I think you should tell him you know and let him know you support him and so he doesn’t need to hide things from you. Also another thing to note is that sex and oral sex are completely different things. My Fiance can finish from oral sex in 1 minute depending how I do it. Sex can take 5, 10 minutes possibly more and it’s possible sometimes that he can’t finish at all. It’s really a medical issue that your Fiance has, nothing to do with you or having sex with you. His problem obviously effects him in not being able to finish. However oral sex is not a fair analysis since there is no work required besides relaxing and enjoying so it’s much easier for a man to finish that way. 

Post # 30
Member
28 posts
Newbee
  • Wedding: March 2019

jenndubya :  I have to second a look at porn addiction as a PP mentioned, especially if he has a problem hiding things from you. I would NEVER discount physiological causes but psychological causes should be looked into as well. Low sex drive, ED, DE, and inability to finish during regular intercourse all fit the bill for porn/sex addiction. Having dealt with it myself in a couple relationships, I’m glad to have addressed all possibilities. When a SO quit porn and masturbation things got better fairly quickly and continued to improve inside the bedroom AND out. 🙂

If interested, check out the TedX talk The Great Porn Experiment, and try googling PIED, delayed ejaculation, and porn addiction. There are more and more resources out there as this seels to be an emerging and fast-growing problem with younger and younger men.
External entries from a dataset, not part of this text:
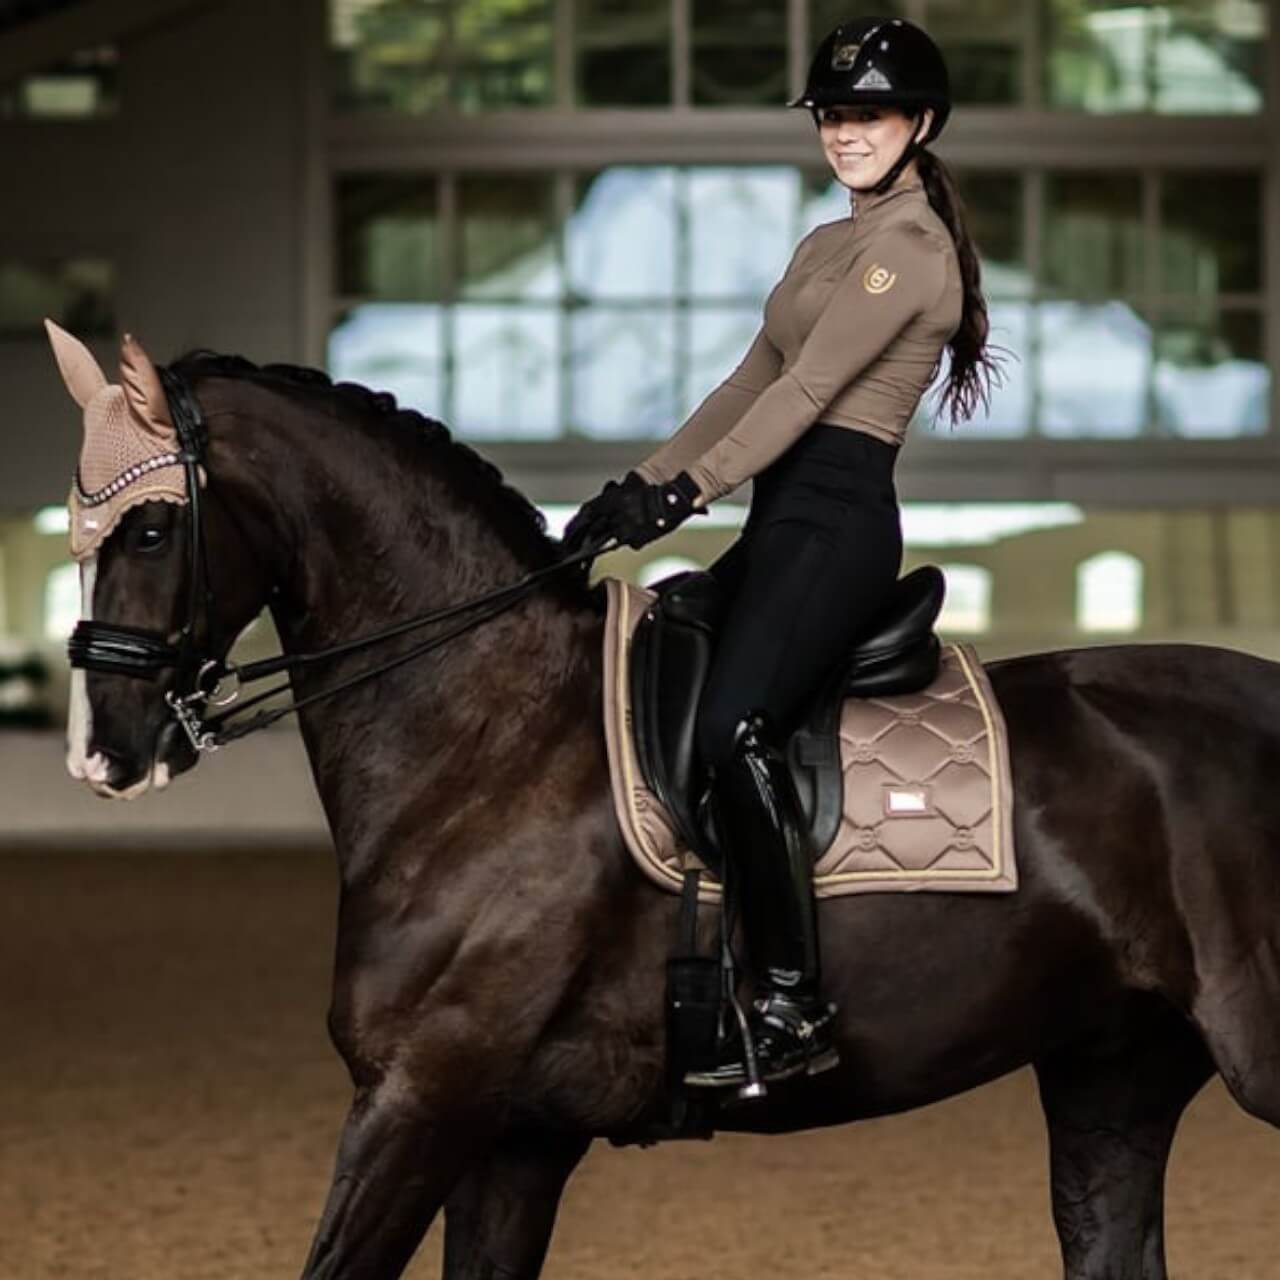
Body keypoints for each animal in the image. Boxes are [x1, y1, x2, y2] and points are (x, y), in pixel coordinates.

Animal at [57, 332, 1280, 1280]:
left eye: (152, 529)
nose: (104, 747)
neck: (489, 731)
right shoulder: (511, 1140)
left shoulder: (422, 1100)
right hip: (1110, 1078)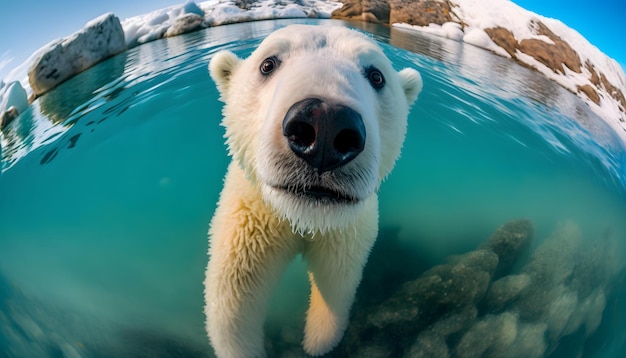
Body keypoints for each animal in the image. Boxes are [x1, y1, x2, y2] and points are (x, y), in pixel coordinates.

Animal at [202, 23, 422, 356]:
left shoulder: (346, 228)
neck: (303, 218)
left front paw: (317, 340)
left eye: (376, 76)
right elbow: (235, 294)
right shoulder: (252, 215)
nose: (327, 126)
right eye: (268, 64)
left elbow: (337, 278)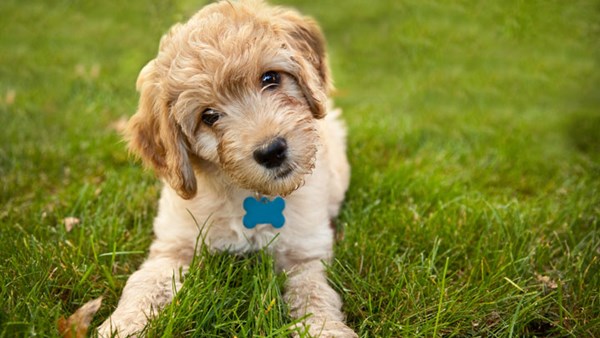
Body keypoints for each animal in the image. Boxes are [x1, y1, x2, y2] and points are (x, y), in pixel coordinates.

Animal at [96, 1, 354, 336]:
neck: (249, 193)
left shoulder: (305, 253)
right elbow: (144, 282)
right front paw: (123, 323)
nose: (271, 151)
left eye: (270, 78)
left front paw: (325, 328)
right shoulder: (174, 245)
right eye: (208, 116)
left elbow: (314, 294)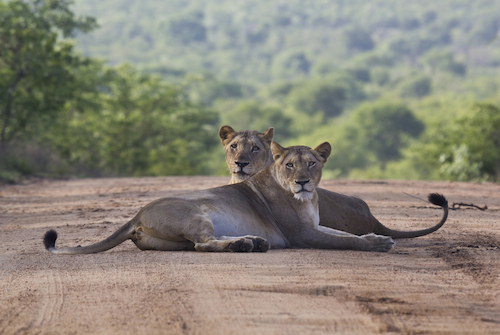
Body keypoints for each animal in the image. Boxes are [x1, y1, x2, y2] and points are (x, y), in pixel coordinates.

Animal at [44, 142, 394, 255]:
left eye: (311, 163)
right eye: (289, 165)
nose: (303, 182)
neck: (306, 200)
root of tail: (135, 217)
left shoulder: (315, 226)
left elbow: (345, 233)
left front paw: (375, 236)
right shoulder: (302, 234)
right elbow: (345, 240)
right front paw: (379, 243)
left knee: (202, 243)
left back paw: (253, 241)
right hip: (195, 214)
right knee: (203, 244)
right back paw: (246, 245)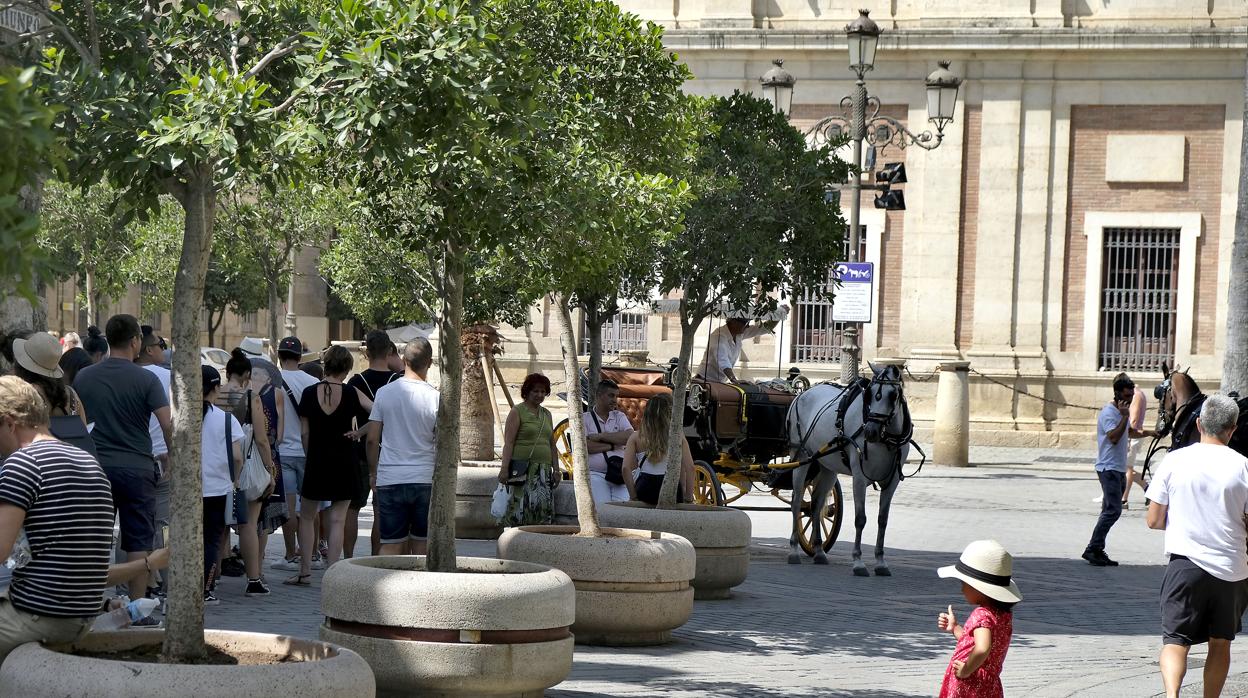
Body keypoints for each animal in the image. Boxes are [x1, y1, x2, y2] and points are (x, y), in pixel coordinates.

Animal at [783, 362, 913, 576]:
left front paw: (880, 562)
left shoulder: (892, 481)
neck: (887, 439)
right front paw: (858, 562)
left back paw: (819, 551)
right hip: (801, 457)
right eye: (870, 395)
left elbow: (883, 520)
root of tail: (802, 393)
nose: (870, 432)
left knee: (815, 505)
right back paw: (793, 550)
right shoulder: (859, 477)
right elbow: (860, 518)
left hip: (827, 467)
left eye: (893, 395)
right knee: (796, 503)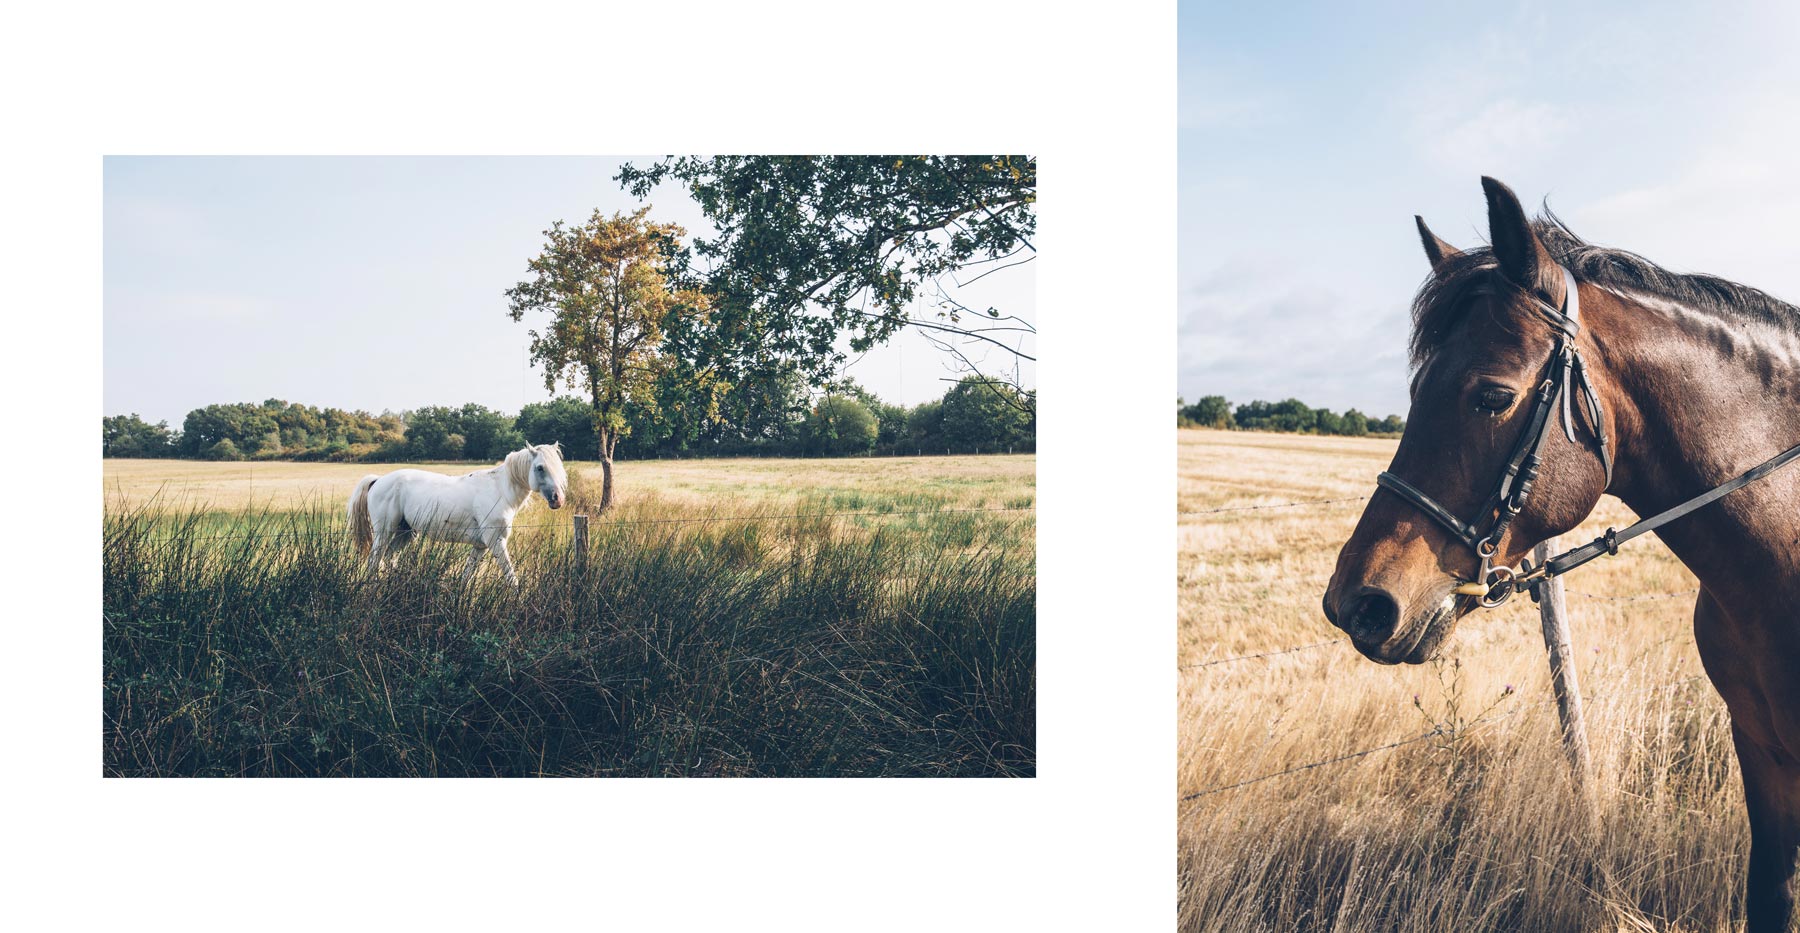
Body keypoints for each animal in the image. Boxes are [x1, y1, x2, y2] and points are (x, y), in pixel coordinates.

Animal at [345, 444, 565, 590]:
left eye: (559, 468)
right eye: (540, 467)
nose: (558, 499)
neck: (500, 490)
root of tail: (378, 480)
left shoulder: (481, 546)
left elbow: (466, 577)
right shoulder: (496, 542)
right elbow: (511, 578)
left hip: (404, 533)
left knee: (389, 558)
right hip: (384, 532)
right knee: (374, 561)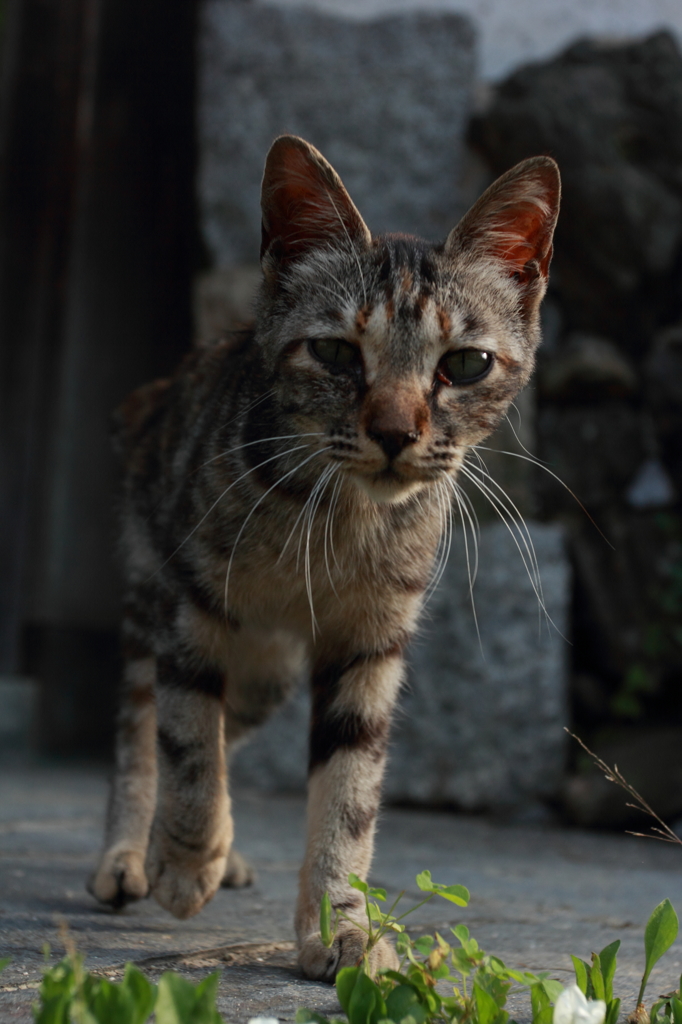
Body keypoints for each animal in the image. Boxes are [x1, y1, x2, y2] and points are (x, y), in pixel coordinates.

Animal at [86, 132, 557, 978]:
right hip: (151, 594)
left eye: (466, 364)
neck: (339, 522)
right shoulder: (194, 606)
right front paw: (186, 862)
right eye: (336, 353)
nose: (397, 432)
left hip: (264, 675)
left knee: (227, 729)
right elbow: (188, 747)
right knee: (143, 728)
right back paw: (131, 855)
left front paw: (341, 924)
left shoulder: (369, 642)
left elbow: (348, 793)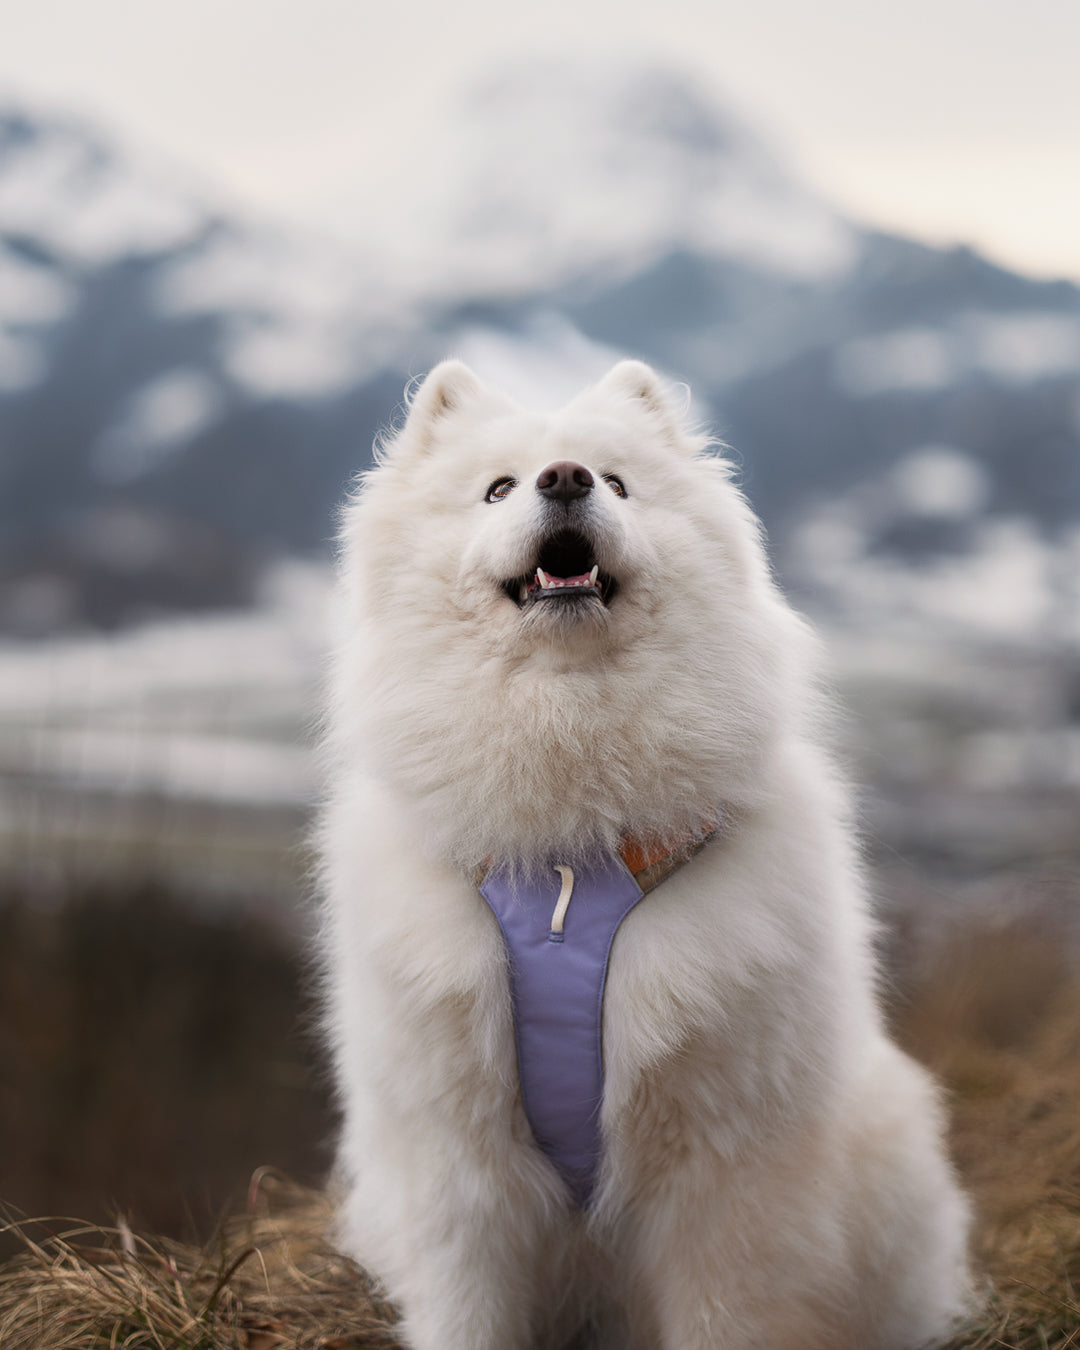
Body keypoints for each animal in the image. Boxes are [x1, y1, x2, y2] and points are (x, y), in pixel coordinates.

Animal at [318, 359, 972, 1350]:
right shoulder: (458, 1164)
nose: (565, 478)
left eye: (619, 482)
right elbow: (470, 1310)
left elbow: (723, 1314)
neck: (570, 856)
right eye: (497, 488)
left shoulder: (720, 1170)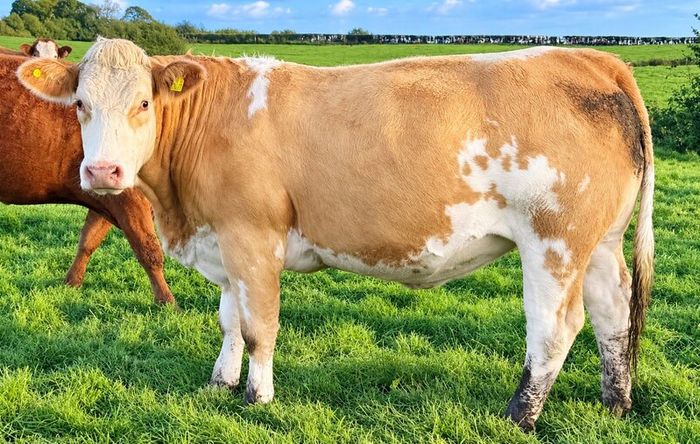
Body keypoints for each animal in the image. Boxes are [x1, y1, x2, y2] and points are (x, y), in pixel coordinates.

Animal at [18, 38, 655, 431]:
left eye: (145, 102)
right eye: (80, 103)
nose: (103, 172)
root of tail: (593, 59)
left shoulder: (253, 237)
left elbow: (258, 326)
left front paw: (256, 397)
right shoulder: (222, 240)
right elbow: (228, 321)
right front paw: (219, 385)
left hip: (555, 238)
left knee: (555, 327)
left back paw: (519, 415)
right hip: (599, 242)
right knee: (612, 313)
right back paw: (616, 405)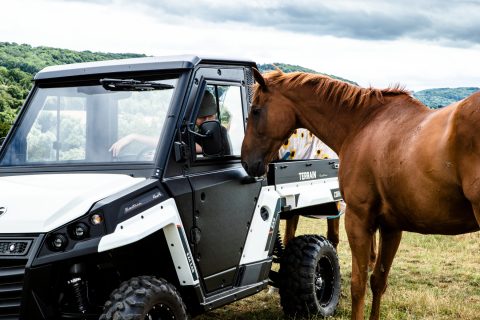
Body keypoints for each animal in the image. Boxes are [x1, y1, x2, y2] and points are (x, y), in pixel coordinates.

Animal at [244, 69, 480, 318]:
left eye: (256, 110)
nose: (247, 161)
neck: (364, 124)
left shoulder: (357, 220)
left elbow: (358, 285)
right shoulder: (391, 227)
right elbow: (378, 281)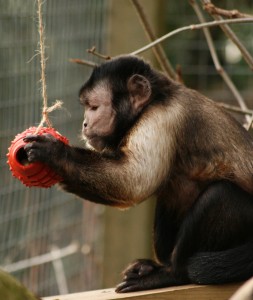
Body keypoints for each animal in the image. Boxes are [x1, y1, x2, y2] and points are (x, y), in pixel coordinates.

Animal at [23, 55, 253, 292]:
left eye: (94, 107)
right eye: (87, 107)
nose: (85, 123)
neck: (157, 98)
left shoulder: (161, 118)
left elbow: (134, 181)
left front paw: (56, 155)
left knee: (221, 194)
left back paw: (171, 273)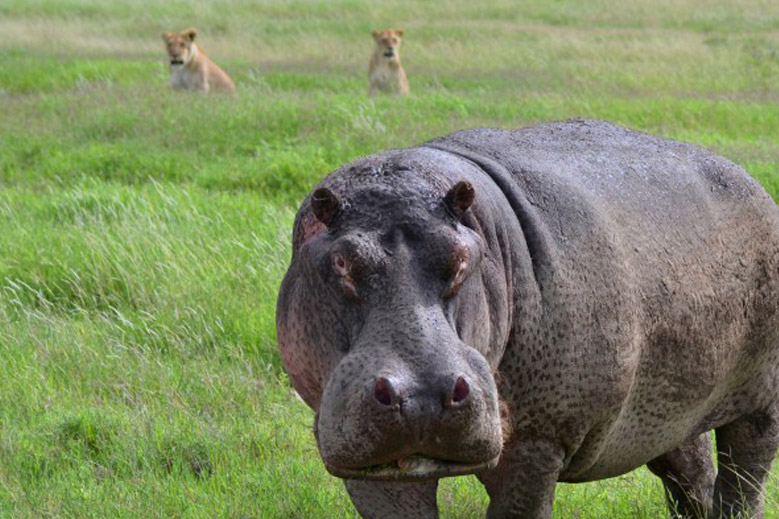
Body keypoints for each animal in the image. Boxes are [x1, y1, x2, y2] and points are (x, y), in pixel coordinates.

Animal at [276, 120, 779, 516]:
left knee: (744, 479)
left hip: (761, 402)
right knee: (692, 476)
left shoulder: (539, 441)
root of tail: (754, 183)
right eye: (341, 261)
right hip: (673, 409)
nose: (421, 397)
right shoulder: (363, 459)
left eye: (462, 258)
Even if it is porn related, remember this has nothing to do with you  it’s hard not to feel that way, trust me I know. Bit try to remember this is his issue, regardless of the cause, and be supportive to him AND yourself as best you can.

For what it’s worth, I was ok with porn til I saw what the addiction did to my relationships, my sex life, and my self esteem. Being turned down for porn sucks. Ive even read stories of cheating, webcams, escorts, where so many started with porn (addiction) that then escalated because of the need for novelty. 

This is just my experience of course. Good luck!